= Bruce Mathieson Jnr =

Australian businessperson

Bruce Mathieson Jnr is an Australian businessman and scion of billionaire Bruce Mathieson Snr.

He is currently the chief executive officer of Star Entertainment Group, a role he commenced shortly after the Mathieson family partners with Bally's Corporation, to gain control of the Australian casino group.

Mathieson Jnr is also a director of the Bruce Mathieson Group, the hospitality empire built by Bruce Mathieson, and a non-executive director of stock broking firm, Ord Minnett.

Mathieson Jnr and his family collectively own 45% of all pokies in the state of Victoria.

== Career ==
In 2011 he was serving as Woolworths' ALH Group's chief executive. His tenure at the company coincided with a scandals of high volume pokie machine players being targeted by venue staff.

In 2021 he stepped down from his role as managing director of hotels at Endeavor Group. He later returned to the company after being appointed to replace his father as director of both Endeavor and ALH Group, however amid tensions between the Mathieson Family and Endeavour Group management, he again stepped down from the role in 2024, however Mathieson Jnr's family still owns 15 per cent of Endeavour.

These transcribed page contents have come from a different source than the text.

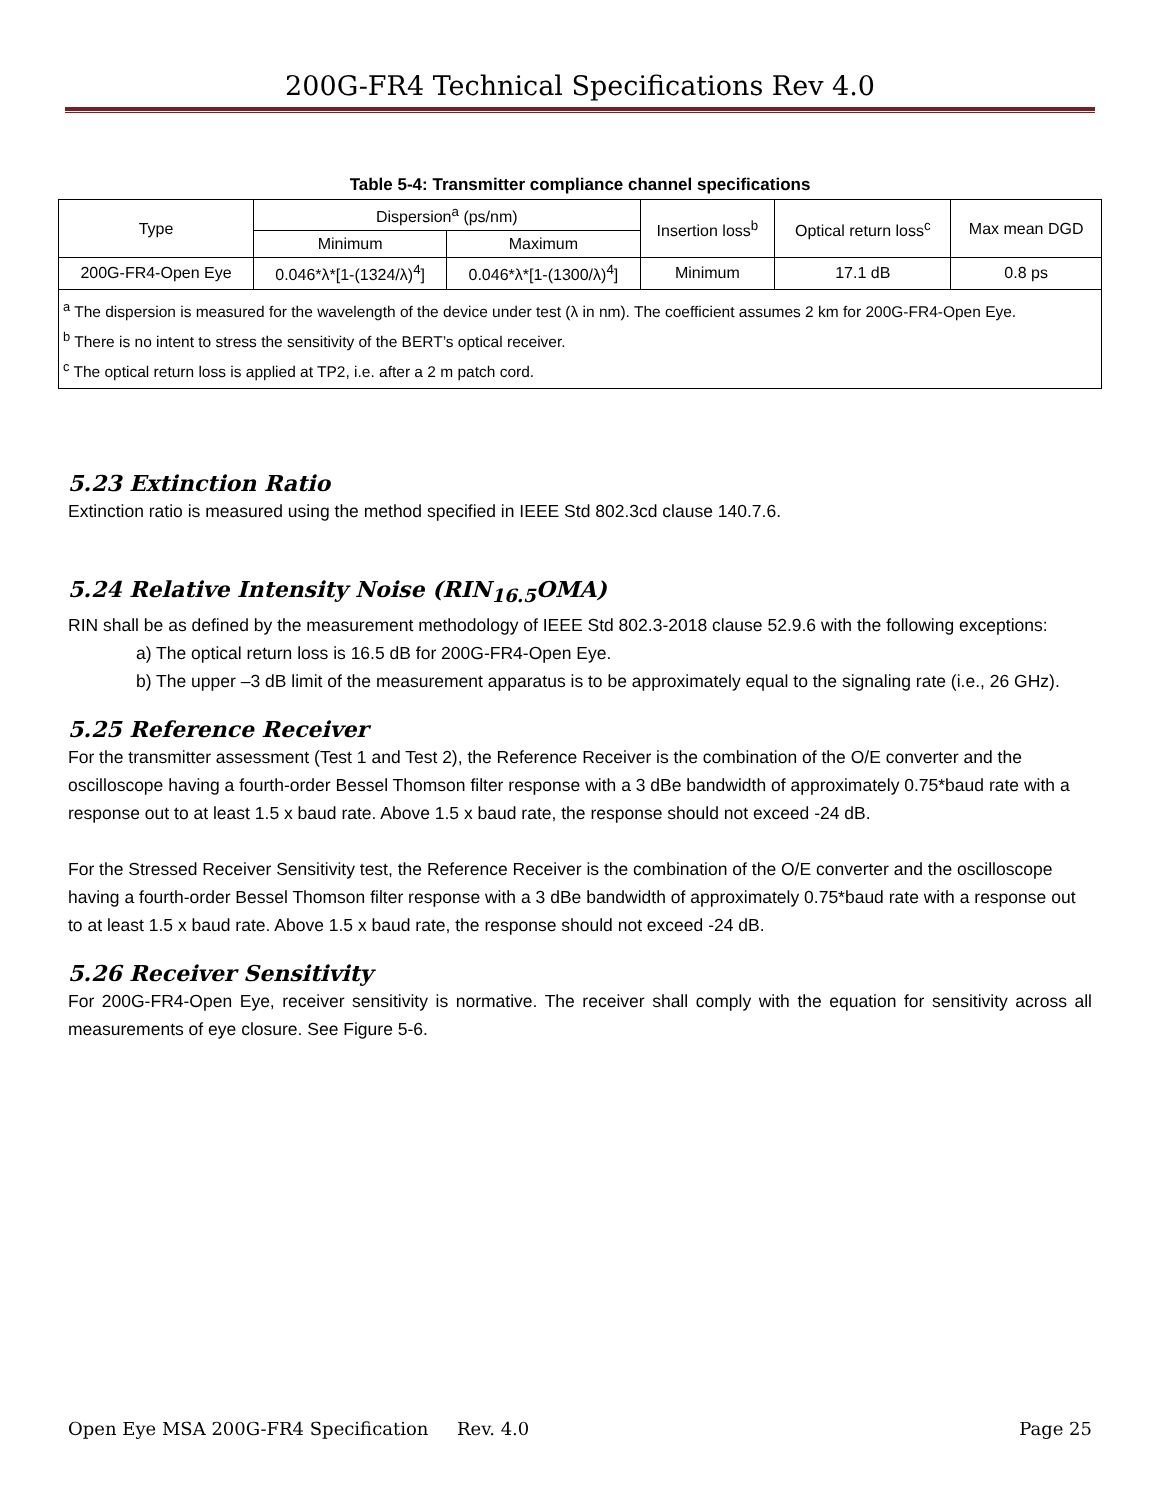200G-FR4 Technical Specifications Rev 4.0
Table 5-4: Transmitter compliance channel specifications
| Type | Dispersion<sup>a</sup> (ps/nm) | | Insertion loss<sup>b</sup> | Optical return loss<sup>c</sup> | Max mean DGD |
| --- | --- | --- | --- | --- | --- |
| | Minimum | Maximum | | | |
| 200G-FR4-Open Eye | 0.046*λ*[1-(1324/λ)<sup>4</sup>] | 0.046*λ*[1-(1300/λ)<sup>4</sup>] | Minimum | 17.1 dB | 0.8 ps |
| <sup>a</sup> The dispersion is measured for the wavelength of the device under test (λ in nm). The coefficient assumes 2 km for 200G-FR4-Open Eye. <sup>b</sup> There is no intent to stress the sensitivity of the BERT’s optical receiver. <sup>c</sup> The optical return loss is applied at TP2, i.e. after a 2 m patch cord. | | | | | |
5.23 Extinction Ratio
Extinction ratio is measured using the method specified in IEEE Std 802.3cd clause 140.7.6.
5.24 Relative Intensity Noise (RIN<sub>16.5</sub>OMA)
RIN shall be as defined by the measurement methodology of IEEE Std 802.3-2018 clause 52.9.6 with the following exceptions:
a) The optical return loss is 16.5 dB for 200G-FR4-Open Eye.
b) The upper –3 dB limit of the measurement apparatus is to be approximately equal to the signaling rate (i.e., 26 GHz).
5.25 Reference Receiver
For the transmitter assessment (Test 1 and Test 2), the Reference Receiver is the combination of the O/E converter and the oscilloscope having a fourth-order Bessel Thomson filter response with a 3 dBe bandwidth of approximately 0.75*baud rate with a response out to at least 1.5 x baud rate. Above 1.5 x baud rate, the response should not exceed -24 dB.
For the Stressed Receiver Sensitivity test, the Reference Receiver is the combination of the O/E converter and the oscilloscope having a fourth-order Bessel Thomson filter response with a 3 dBe bandwidth of approximately 0.75*baud rate with a response out to at least 1.5 x baud rate. Above 1.5 x baud rate, the response should not exceed -24 dB.
5.26 Receiver Sensitivity
For 200G-FR4-Open Eye, receiver sensitivity is normative. The receiver shall comply with the equation for sensitivity across all measurements of eye closure. See Figure 5-6.
Open Eye MSA 200G-FR4 Specification Rev. 4.0 Page 25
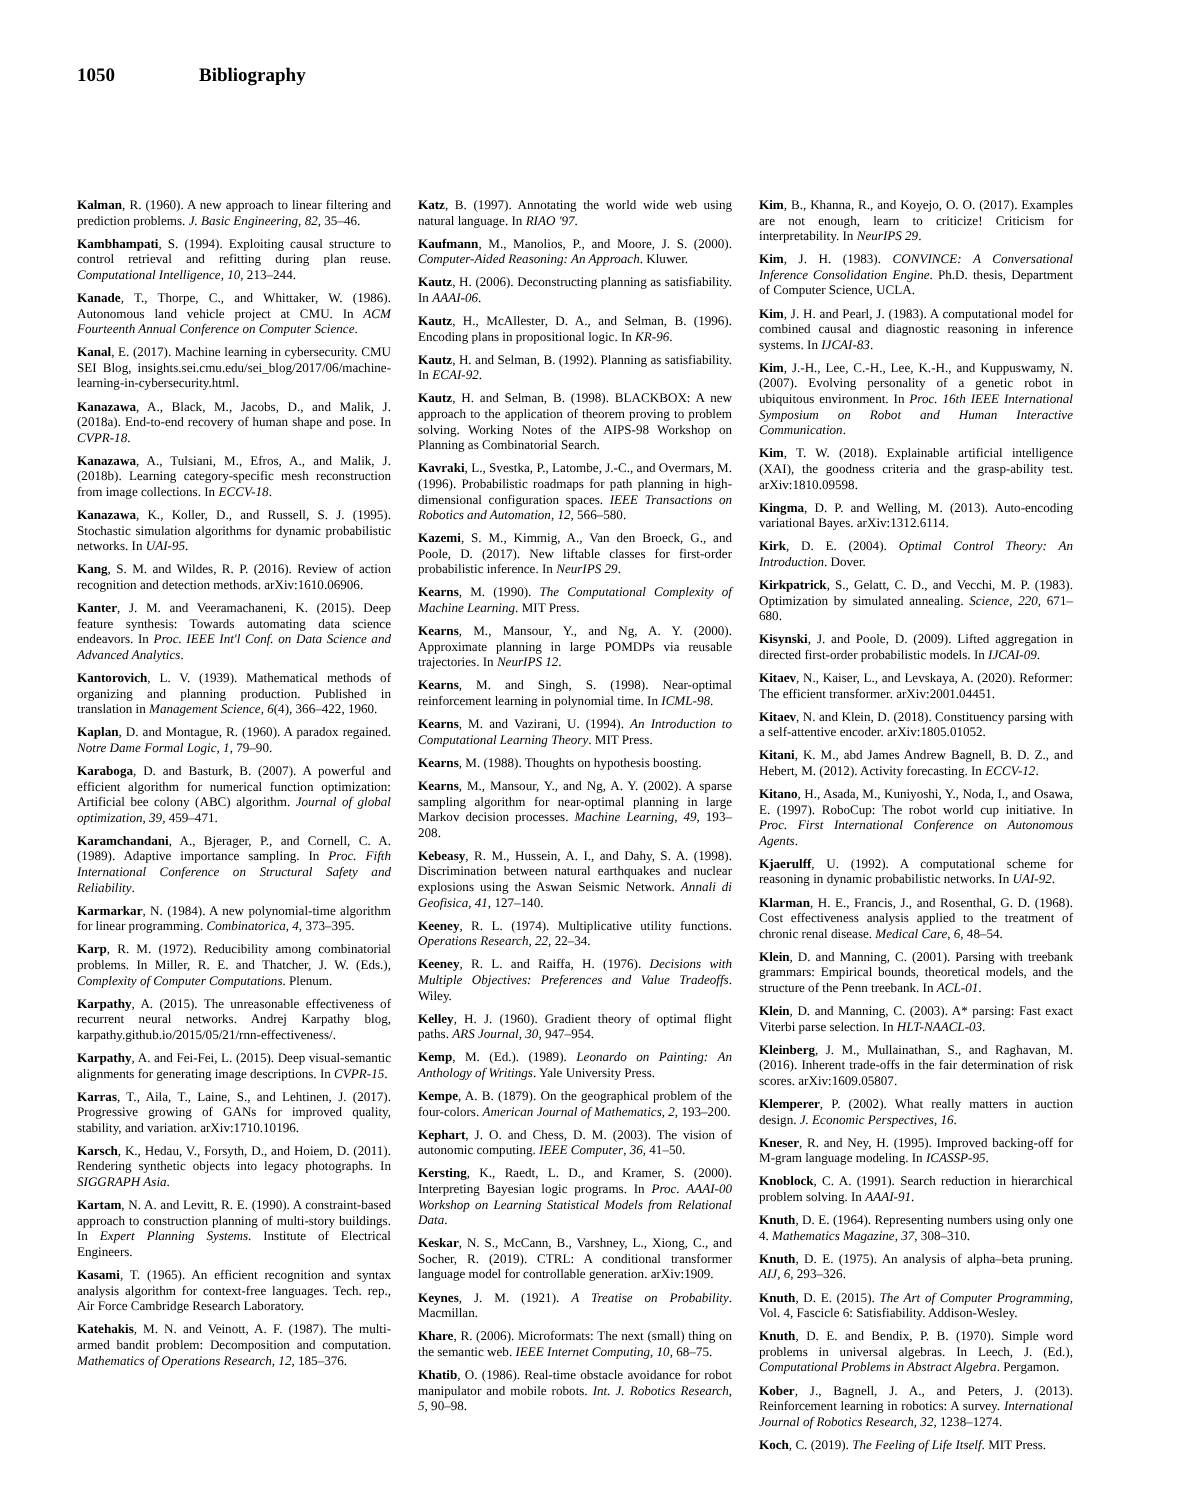1050 Bibliography
Kalman, R. (1960). A new approach to linear filtering and prediction problems. J. Basic Engineering, 82, 35–46.
Kambhampati, S. (1994). Exploiting causal structure to control retrieval and refitting during plan reuse. Computational Intelligence, 10, 213–244.
Kanade, T., Thorpe, C., and Whittaker, W. (1986). Autonomous land vehicle project at CMU. In ACM Fourteenth Annual Conference on Computer Science.
Kanal, E. (2017). Machine learning in cybersecurity. CMU SEI Blog, insights.sei.cmu.edu/sei_blog/2017/06/machine-learning-in-cybersecurity.html.
Kanazawa, A., Black, M., Jacobs, D., and Malik, J. (2018a). End-to-end recovery of human shape and pose. In CVPR-18.
Kanazawa, A., Tulsiani, M., Efros, A., and Malik, J. (2018b). Learning category-specific mesh reconstruction from image collections. In ECCV-18.
Kanazawa, K., Koller, D., and Russell, S. J. (1995). Stochastic simulation algorithms for dynamic probabilistic networks. In UAI-95.
Kang, S. M. and Wildes, R. P. (2016). Review of action recognition and detection methods. arXiv:1610.06906.
Kanter, J. M. and Veeramachaneni, K. (2015). Deep feature synthesis: Towards automating data science endeavors. In Proc. IEEE Int'l Conf. on Data Science and Advanced Analytics.
Kantorovich, L. V. (1939). Mathematical methods of organizing and planning production. Published in translation in Management Science, 6(4), 366–422, 1960.
Kaplan, D. and Montague, R. (1960). A paradox regained. Notre Dame Formal Logic, 1, 79–90.
Karaboga, D. and Basturk, B. (2007). A powerful and efficient algorithm for numerical function optimization: Artificial bee colony (ABC) algorithm. Journal of global optimization, 39, 459–471.
Karamchandani, A., Bjerager, P., and Cornell, C. A. (1989). Adaptive importance sampling. In Proc. Fifth International Conference on Structural Safety and Reliability.
Karmarkar, N. (1984). A new polynomial-time algorithm for linear programming. Combinatorica, 4, 373–395.
Karp, R. M. (1972). Reducibility among combinatorial problems. In Miller, R. E. and Thatcher, J. W. (Eds.), Complexity of Computer Computations. Plenum.
Karpathy, A. (2015). The unreasonable effectiveness of recurrent neural networks. Andrej Karpathy blog, karpathy.github.io/2015/05/21/rnn-effectiveness/.
Karpathy, A. and Fei-Fei, L. (2015). Deep visual-semantic alignments for generating image descriptions. In CVPR-15.
Karras, T., Aila, T., Laine, S., and Lehtinen, J. (2017). Progressive growing of GANs for improved quality, stability, and variation. arXiv:1710.10196.
Karsch, K., Hedau, V., Forsyth, D., and Hoiem, D. (2011). Rendering synthetic objects into legacy photographs. In SIGGRAPH Asia.
Kartam, N. A. and Levitt, R. E. (1990). A constraint-based approach to construction planning of multi-story buildings. In Expert Planning Systems. Institute of Electrical Engineers.
Kasami, T. (1965). An efficient recognition and syntax analysis algorithm for context-free languages. Tech. rep., Air Force Cambridge Research Laboratory.
Katehakis, M. N. and Veinott, A. F. (1987). The multi-armed bandit problem: Decomposition and computation. Mathematics of Operations Research, 12, 185–376.
Katz, B. (1997). Annotating the world wide web using natural language. In RIAO '97.
Kaufmann, M., Manolios, P., and Moore, J. S. (2000). Computer-Aided Reasoning: An Approach. Kluwer.
Kautz, H. (2006). Deconstructing planning as satisfiability. In AAAI-06.
Kautz, H., McAllester, D. A., and Selman, B. (1996). Encoding plans in propositional logic. In KR-96.
Kautz, H. and Selman, B. (1992). Planning as satisfiability. In ECAI-92.
Kautz, H. and Selman, B. (1998). BLACKBOX: A new approach to the application of theorem proving to problem solving. Working Notes of the AIPS-98 Workshop on Planning as Combinatorial Search.
Kavraki, L., Svestka, P., Latombe, J.-C., and Overmars, M. (1996). Probabilistic roadmaps for path planning in high-dimensional configuration spaces. IEEE Transactions on Robotics and Automation, 12, 566–580.
Kazemi, S. M., Kimmig, A., Van den Broeck, G., and Poole, D. (2017). New liftable classes for first-order probabilistic inference. In NeurIPS 29.
Kearns, M. (1990). The Computational Complexity of Machine Learning. MIT Press.
Kearns, M., Mansour, Y., and Ng, A. Y. (2000). Approximate planning in large POMDPs via reusable trajectories. In NeurIPS 12.
Kearns, M. and Singh, S. (1998). Near-optimal reinforcement learning in polynomial time. In ICML-98.
Kearns, M. and Vazirani, U. (1994). An Introduction to Computational Learning Theory. MIT Press.
Kearns, M. (1988). Thoughts on hypothesis boosting.
Kearns, M., Mansour, Y., and Ng, A. Y. (2002). A sparse sampling algorithm for near-optimal planning in large Markov decision processes. Machine Learning, 49, 193–208.
Kebeasy, R. M., Hussein, A. I., and Dahy, S. A. (1998). Discrimination between natural earthquakes and nuclear explosions using the Aswan Seismic Network. Annali di Geofisica, 41, 127–140.
Keeney, R. L. (1974). Multiplicative utility functions. Operations Research, 22, 22–34.
Keeney, R. L. and Raiffa, H. (1976). Decisions with Multiple Objectives: Preferences and Value Tradeoffs. Wiley.
Kelley, H. J. (1960). Gradient theory of optimal flight paths. ARS Journal, 30, 947–954.
Kemp, M. (Ed.). (1989). Leonardo on Painting: An Anthology of Writings. Yale University Press.
Kempe, A. B. (1879). On the geographical problem of the four-colors. American Journal of Mathematics, 2, 193–200.
Kephart, J. O. and Chess, D. M. (2003). The vision of autonomic computing. IEEE Computer, 36, 41–50.
Kersting, K., Raedt, L. D., and Kramer, S. (2000). Interpreting Bayesian logic programs. In Proc. AAAI-00 Workshop on Learning Statistical Models from Relational Data.
Keskar, N. S., McCann, B., Varshney, L., Xiong, C., and Socher, R. (2019). CTRL: A conditional transformer language model for controllable generation. arXiv:1909.
Keynes, J. M. (1921). A Treatise on Probability. Macmillan.
Khare, R. (2006). Microformats: The next (small) thing on the semantic web. IEEE Internet Computing, 10, 68–75.
Khatib, O. (1986). Real-time obstacle avoidance for robot manipulator and mobile robots. Int. J. Robotics Research, 5, 90–98.
Kim, B., Khanna, R., and Koyejo, O. O. (2017). Examples are not enough, learn to criticize! Criticism for interpretability. In NeurIPS 29.
Kim, J. H. (1983). CONVINCE: A Conversational Inference Consolidation Engine. Ph.D. thesis, Department of Computer Science, UCLA.
Kim, J. H. and Pearl, J. (1983). A computational model for combined causal and diagnostic reasoning in inference systems. In IJCAI-83.
Kim, J.-H., Lee, C.-H., Lee, K.-H., and Kuppuswamy, N. (2007). Evolving personality of a genetic robot in ubiquitous environment. In Proc. 16th IEEE International Symposium on Robot and Human Interactive Communication.
Kim, T. W. (2018). Explainable artificial intelligence (XAI), the goodness criteria and the grasp-ability test. arXiv:1810.09598.
Kingma, D. P. and Welling, M. (2013). Auto-encoding variational Bayes. arXiv:1312.6114.
Kirk, D. E. (2004). Optimal Control Theory: An Introduction. Dover.
Kirkpatrick, S., Gelatt, C. D., and Vecchi, M. P. (1983). Optimization by simulated annealing. Science, 220, 671–680.
Kisynski, J. and Poole, D. (2009). Lifted aggregation in directed first-order probabilistic models. In IJCAI-09.
Kitaev, N., Kaiser, L., and Levskaya, A. (2020). Reformer: The efficient transformer. arXiv:2001.04451.
Kitaev, N. and Klein, D. (2018). Constituency parsing with a self-attentive encoder. arXiv:1805.01052.
Kitani, K. M., abd James Andrew Bagnell, B. D. Z., and Hebert, M. (2012). Activity forecasting. In ECCV-12.
Kitano, H., Asada, M., Kuniyoshi, Y., Noda, I., and Osawa, E. (1997). RoboCup: The robot world cup initiative. In Proc. First International Conference on Autonomous Agents.
Kjaerulff, U. (1992). A computational scheme for reasoning in dynamic probabilistic networks. In UAI-92.
Klarman, H. E., Francis, J., and Rosenthal, G. D. (1968). Cost effectiveness analysis applied to the treatment of chronic renal disease. Medical Care, 6, 48–54.
Klein, D. and Manning, C. (2001). Parsing with treebank grammars: Empirical bounds, theoretical models, and the structure of the Penn treebank. In ACL-01.
Klein, D. and Manning, C. (2003). A* parsing: Fast exact Viterbi parse selection. In HLT-NAACL-03.
Kleinberg, J. M., Mullainathan, S., and Raghavan, M. (2016). Inherent trade-offs in the fair determination of risk scores. arXiv:1609.05807.
Klemperer, P. (2002). What really matters in auction design. J. Economic Perspectives, 16.
Kneser, R. and Ney, H. (1995). Improved backing-off for M-gram language modeling. In ICASSP-95.
Knoblock, C. A. (1991). Search reduction in hierarchical problem solving. In AAAI-91.
Knuth, D. E. (1964). Representing numbers using only one 4. Mathematics Magazine, 37, 308–310.
Knuth, D. E. (1975). An analysis of alpha–beta pruning. AIJ, 6, 293–326.
Knuth, D. E. (2015). The Art of Computer Programming, Vol. 4, Fascicle 6: Satisfiability. Addison-Wesley.
Knuth, D. E. and Bendix, P. B. (1970). Simple word problems in universal algebras. In Leech, J. (Ed.), Computational Problems in Abstract Algebra. Pergamon.
Kober, J., Bagnell, J. A., and Peters, J. (2013). Reinforcement learning in robotics: A survey. International Journal of Robotics Research, 32, 1238–1274.
Koch, C. (2019). The Feeling of Life Itself. MIT Press.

He frequently worked together with his father while his father was actively involved with the industry.

Mathieson Jnr continues to be actively involved in The Australian hospitality and gaming industry following his father's retirement.

== Personal life ==
Bruce Mathieson Junior is one of three adult siblings born to Bruce Mathieson Snr and his wife Jill Mathieson.

In 2020, Mathieson Jnr purchased the most expensive home sold that year on the Gold Coast.